Saturday, September 15-This is a planned day off. We were going to put our sister-in-law on a plane at Manchester, but since the flight is cancelled we go sightseeing in Chester, instead. We take her to the Holiday Inn at the Manchester Airport so she can catch a flight on Sunday.

Sunday, September 16-I walk 24 miles, south to north on the A6070, which changes to the A65 south of Crooklands (the change is not shown on my map). At Kendal I pick up the A6 again. We eat lunch in a cafeteria at a Kendal supermarket. The only significant hill we have encountered is north of Kendal, where the road rises to about 1400 feet. I stop beyond the peak of the hill near Shap. Walking paths are scarce on the A6070 and the A65, but traffic is light on these roads.

The weather is ideal for walking-cool, with scattered clouds. It is photo-op country, with rolling green hills dotted with white sheep and black-and-white cows. At one point all vehicles heading south on the A6 are being sprayed with acetic acid (vinegar) for Foot and Mouth Disease. In some places blankets are put across the road so that vehicles have to drive over them. The blankets are saturated with acetic acid. We stay at the Greyhound Hotel in Shap, built about 1600, where we eat the best meal of the trip.

Monday, September 17-I walk 27 miles, south to north on the A6 through Shap, Hackthorpe and Penrith, to the road to Cotehill. We eat lunch at a Safeway in Penrith. The A6 and the M6 (one of the main north-south motorways) twine around each other like snakes south of Penrith. It has cooled off to the point where I wear the hood to my North Face all day and my rain gloves (for warmth) part of the time. There are walking paths some of the way.

The A6 follows an old Roman road for a while, as have others on this route. Roman roads tend to be straight and well-engineered. We stay at the Terracotta Restaurant and Lodge, south of Carlisle, which has been recently renovated. The food is good here, too. We are on a roll.

Tuesday, September 18-I walk 24 miles, north on the A6 into Carlisle, then north on the A7 and northwest on the A74. The A74 becomes a motorway, designated the A74(M). I get off at this point (at Gretna) and continue on the B7076, which hugs the A74(M), to Ecclefechan.

This route differs from the route Noel Blackham walked in "One Man and His Dog Go Walkies" in 1988. He walked on the A74 north of Gretna, but that was before it had become a motorway.
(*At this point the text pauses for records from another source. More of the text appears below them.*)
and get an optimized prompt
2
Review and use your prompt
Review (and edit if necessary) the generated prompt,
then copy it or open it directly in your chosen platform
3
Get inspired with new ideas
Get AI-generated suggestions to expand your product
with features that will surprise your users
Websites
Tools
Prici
In addition, I don't think B7076 existed then. It isn't shown on older maps. Noel complained about the heavy traffic on the A74 and the proximity of the big trucks to where he had to walk, so I am glad the B7076, which has almost no traffic, has been built.

I enter Scotland at the village of Gretna, and we eat lunch in nearby Gretna Green, at a place called the Old Blacksmith Shop. Blacksmiths could marry couples and the law apparently used to permit marriages at a younger age in Scotland than England, so teenagers would elope to Gretna Green.
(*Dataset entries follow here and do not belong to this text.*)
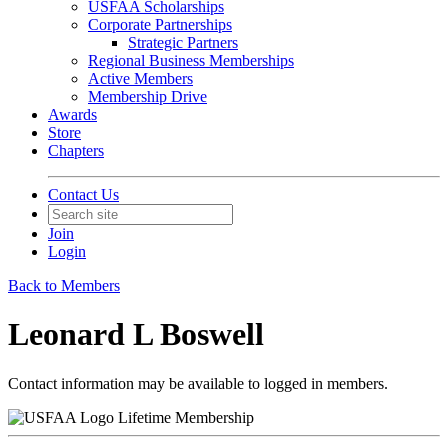
USFAA Scholarships
Corporate Partnerships
Strategic Partners
Regional Business Memberships
Active Members
Membership Drive
Awards
Store
Chapters
Contact Us
Join
Login
Back to Members
Leonard L Boswell
Contact information may be available to logged in members.
Lifetime Membership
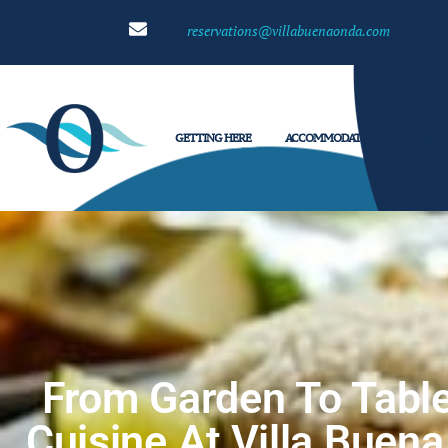
reservations@villabuenaonda.com
GETTING HERE
ACCOMMODATIONS
TOUR
From Garden To Table
Cuisine At Villa Buen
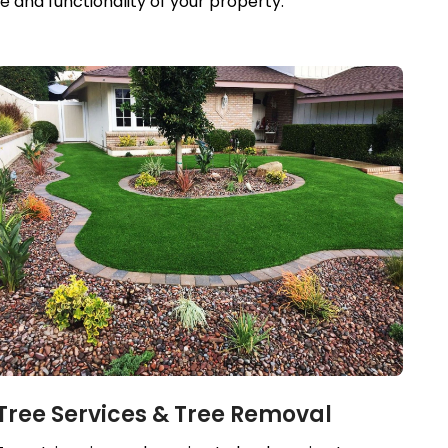
 and functionality of your property.
Tree Services & Tree Removal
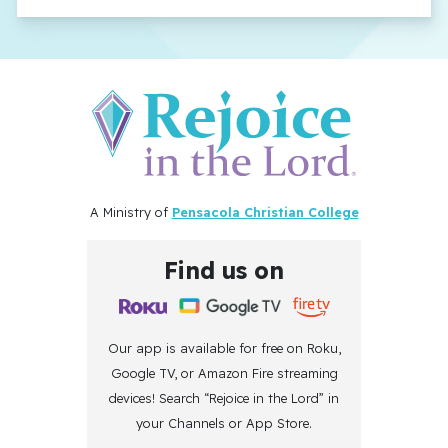
A Ministry of
Pensacola Christian College
Find us on
Our app is available for free on Roku,
Google TV, or Amazon Fire streaming
devices! Search “Rejoice in the Lord” in
your Channels or App Store.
On the A74, a divided highway, I walk on the left, riding on the slipstreams of the trucks, as long as the shoulder is ten feet wide, but when it narrows to three feet I switch to the right side and buck the slipstreams, holding onto my hat to keep it from being blown off my head. We go back to the Terracotta Restaurant and Lodge for another night.

The walking part of the trip ends here. I estimate that I have about 100 miles to go to finish the End-to-End, mostly on laid-back B roads.